Esta deficiência, mesmo subclínica, contribui para a presença de osteoporose, aumento do risco de quedas e fraturas em idosos, diminuição da função imune, dor óssea, câncer de cólon e aumento do risco cardiovascular.
Dose diária recomendada: 400 a 1000 UI/ dia.
Vitamina K
Folhas verdes, como brócolis, espinafre, couve, alface, repolho, no fígado de porco, e nos cereais.
A vitamina K tem como principal função sua participação na cascata de coagulação. Ela é essencial para ativação dos fatores VII, IX, X e protrombina, através da carboxilação desses fatores. As proteínas C e S, anticoagulantes naturais, também requerem vitamina K para sua atividade.
Os sintomas da deficiência de vitamina K incluem sangramento de mucosa, melena, hematúria, distúrbio de coagulação. Sua deficiência é rara em adultos saudáveis, uma vez que há grande oferta nos alimentos e produção pela microflora do íleo terminal. Contudo, pode ocorrer hipovitaminose após uso uso de algumas drogas, como por exemplo os antibióticos.
Dose diária recomendada: 90 a 120 microgramas.
Vitamina E (Tocoferol)
Fontes: óleos, carne, ovos, folhas verdes.
Nas últimas décadas muitos estudos tentaram comprovar a ação dos antioxidantes, sobretudo da vitamina E, para prevenção de aterosclerose. Contudo ainda não há evidência de que a suplementação desta vitamina seja capaz de prevenir doença cardíaca. Também não parece ser benéfica para evitar câncer, demência, acidente vascular encefálico, ou doença hepática. Alguns estudos demonstraram aumento de mortalidade em pacientes que fizeram suplementação do tocoferol. Embora controverso, existem evidências de benefício da suplentação dessa substância para tratar catarata e degeneração macular relacionada ao envelhecimento.
Como há grande quantidade de tocoferóis na dieta, é incomum deficiência de vitamina E. As manifestações clínicas são hemólise, disordens neuromusculares, ataxia e neupatia periférica.
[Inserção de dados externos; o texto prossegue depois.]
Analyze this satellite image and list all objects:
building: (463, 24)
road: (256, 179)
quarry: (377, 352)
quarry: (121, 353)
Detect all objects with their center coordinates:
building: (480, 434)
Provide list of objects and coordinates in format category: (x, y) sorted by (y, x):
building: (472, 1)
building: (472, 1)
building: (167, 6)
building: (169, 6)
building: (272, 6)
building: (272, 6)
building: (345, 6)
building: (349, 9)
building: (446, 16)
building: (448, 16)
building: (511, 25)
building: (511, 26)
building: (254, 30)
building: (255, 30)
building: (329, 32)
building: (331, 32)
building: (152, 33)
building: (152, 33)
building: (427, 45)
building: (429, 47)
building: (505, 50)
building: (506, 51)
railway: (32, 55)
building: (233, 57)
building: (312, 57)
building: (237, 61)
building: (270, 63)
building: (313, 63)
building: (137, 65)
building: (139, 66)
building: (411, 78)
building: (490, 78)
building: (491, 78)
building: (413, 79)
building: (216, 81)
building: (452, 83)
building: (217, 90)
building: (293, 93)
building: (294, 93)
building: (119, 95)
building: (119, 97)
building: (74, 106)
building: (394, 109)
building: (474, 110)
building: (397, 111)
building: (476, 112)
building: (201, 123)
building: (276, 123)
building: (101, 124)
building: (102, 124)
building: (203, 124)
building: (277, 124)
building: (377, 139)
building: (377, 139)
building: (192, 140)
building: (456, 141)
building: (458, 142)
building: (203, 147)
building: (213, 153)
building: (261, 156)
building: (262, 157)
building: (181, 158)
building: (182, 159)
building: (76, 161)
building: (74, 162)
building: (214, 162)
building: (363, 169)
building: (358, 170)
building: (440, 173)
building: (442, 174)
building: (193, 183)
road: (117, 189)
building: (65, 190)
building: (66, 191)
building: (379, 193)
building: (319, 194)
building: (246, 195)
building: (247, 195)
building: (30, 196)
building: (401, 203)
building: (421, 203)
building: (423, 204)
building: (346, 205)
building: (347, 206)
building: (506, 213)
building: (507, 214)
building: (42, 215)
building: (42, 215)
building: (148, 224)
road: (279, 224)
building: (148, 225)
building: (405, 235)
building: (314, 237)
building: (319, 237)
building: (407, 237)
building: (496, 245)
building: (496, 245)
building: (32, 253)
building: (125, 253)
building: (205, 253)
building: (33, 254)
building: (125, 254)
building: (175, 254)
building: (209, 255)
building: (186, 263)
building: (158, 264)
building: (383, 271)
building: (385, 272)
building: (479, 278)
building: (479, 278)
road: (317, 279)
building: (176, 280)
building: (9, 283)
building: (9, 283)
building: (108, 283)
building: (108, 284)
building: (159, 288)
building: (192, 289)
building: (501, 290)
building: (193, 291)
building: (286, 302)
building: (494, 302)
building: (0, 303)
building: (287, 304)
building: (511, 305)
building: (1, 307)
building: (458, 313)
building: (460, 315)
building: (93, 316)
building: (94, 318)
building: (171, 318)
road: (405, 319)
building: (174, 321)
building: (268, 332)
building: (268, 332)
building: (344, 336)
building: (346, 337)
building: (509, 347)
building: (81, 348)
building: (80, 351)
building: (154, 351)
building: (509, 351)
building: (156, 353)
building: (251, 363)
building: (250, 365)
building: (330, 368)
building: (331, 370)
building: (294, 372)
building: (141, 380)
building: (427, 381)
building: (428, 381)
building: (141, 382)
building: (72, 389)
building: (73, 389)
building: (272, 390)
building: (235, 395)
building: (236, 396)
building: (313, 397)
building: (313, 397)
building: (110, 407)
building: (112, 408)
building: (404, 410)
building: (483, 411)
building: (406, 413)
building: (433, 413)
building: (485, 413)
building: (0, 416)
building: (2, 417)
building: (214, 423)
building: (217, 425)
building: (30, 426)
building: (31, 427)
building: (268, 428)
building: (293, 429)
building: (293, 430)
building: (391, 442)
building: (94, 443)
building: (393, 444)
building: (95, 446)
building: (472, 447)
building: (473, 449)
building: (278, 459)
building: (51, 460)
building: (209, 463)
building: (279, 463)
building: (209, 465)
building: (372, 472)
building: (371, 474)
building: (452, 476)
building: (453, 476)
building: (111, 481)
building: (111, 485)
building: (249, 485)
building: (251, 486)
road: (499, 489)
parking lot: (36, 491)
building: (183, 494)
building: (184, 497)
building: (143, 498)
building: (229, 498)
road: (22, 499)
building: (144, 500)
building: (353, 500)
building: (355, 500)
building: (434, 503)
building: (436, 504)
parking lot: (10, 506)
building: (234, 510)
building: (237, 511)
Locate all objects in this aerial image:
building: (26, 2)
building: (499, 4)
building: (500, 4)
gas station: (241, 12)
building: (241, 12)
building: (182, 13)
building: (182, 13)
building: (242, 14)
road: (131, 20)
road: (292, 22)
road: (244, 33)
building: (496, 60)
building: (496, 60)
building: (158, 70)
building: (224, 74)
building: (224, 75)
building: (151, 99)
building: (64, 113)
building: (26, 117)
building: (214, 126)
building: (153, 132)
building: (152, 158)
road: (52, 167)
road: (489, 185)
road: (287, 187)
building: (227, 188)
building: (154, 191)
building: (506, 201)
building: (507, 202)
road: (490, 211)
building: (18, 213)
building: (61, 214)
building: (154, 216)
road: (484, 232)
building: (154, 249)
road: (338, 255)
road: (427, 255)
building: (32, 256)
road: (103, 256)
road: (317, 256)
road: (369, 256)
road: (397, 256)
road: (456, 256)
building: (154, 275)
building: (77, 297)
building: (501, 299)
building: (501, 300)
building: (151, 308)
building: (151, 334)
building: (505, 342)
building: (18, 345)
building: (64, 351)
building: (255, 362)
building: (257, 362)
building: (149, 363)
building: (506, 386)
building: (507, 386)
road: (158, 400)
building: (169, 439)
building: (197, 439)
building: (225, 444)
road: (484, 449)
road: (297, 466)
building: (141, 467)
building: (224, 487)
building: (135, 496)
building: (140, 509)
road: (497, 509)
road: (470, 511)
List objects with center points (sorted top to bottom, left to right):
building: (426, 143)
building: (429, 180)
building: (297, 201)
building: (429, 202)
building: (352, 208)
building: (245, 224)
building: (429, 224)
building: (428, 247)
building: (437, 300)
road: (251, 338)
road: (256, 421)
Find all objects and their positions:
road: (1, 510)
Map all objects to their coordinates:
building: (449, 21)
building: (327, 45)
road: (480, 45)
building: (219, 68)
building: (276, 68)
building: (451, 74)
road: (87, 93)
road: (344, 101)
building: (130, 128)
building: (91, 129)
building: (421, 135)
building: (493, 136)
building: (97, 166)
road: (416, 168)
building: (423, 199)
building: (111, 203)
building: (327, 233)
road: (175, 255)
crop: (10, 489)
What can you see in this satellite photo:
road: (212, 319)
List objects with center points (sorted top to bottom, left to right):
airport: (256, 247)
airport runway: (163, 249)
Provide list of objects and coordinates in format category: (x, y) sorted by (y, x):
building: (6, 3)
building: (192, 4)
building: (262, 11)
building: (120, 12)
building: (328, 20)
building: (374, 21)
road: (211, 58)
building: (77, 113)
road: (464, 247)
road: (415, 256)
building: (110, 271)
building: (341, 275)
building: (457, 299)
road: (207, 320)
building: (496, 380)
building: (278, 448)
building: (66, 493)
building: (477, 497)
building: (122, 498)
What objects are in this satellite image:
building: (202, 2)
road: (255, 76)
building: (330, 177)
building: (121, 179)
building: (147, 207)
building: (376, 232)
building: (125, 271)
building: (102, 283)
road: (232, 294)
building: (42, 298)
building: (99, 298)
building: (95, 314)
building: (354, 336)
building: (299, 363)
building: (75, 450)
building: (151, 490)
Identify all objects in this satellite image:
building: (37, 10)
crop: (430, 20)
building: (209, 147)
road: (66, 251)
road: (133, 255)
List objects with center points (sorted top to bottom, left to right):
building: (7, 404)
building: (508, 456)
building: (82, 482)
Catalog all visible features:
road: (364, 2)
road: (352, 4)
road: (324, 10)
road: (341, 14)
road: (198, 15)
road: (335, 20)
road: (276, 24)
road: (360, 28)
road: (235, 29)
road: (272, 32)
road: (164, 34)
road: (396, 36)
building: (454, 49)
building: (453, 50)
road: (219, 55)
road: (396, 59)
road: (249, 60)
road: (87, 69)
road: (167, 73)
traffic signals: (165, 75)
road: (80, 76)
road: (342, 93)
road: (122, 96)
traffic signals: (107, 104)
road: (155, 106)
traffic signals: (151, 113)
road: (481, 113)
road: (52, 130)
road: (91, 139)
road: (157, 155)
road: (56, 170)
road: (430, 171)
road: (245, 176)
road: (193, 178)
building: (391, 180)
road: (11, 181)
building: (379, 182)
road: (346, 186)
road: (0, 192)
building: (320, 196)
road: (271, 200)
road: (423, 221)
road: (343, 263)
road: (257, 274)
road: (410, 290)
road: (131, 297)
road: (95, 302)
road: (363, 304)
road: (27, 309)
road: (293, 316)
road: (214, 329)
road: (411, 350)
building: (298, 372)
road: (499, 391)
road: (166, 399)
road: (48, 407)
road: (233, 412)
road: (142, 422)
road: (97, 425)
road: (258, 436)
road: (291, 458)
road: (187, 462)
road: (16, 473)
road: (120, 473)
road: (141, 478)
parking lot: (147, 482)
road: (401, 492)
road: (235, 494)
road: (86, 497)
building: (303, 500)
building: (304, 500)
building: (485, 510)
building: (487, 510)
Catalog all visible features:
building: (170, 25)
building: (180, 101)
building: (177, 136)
Dose diária recomendada: 15mg
Outras vitaminas e pseudovitaminas
Lecitina, colina, inositol, carnitina, ácido lipóico, flavanóides e carotenóides são classificados como vitaminas porque não podem ser sintetizados pelo organismo. Porém são amplamente encontrados na dieta, e sua deficiência é rara.
Pouco suporte literário, apesar de amplamente utilizados: gerovital (vitamina H3), laetrile (B17), acido pangâmico (B15).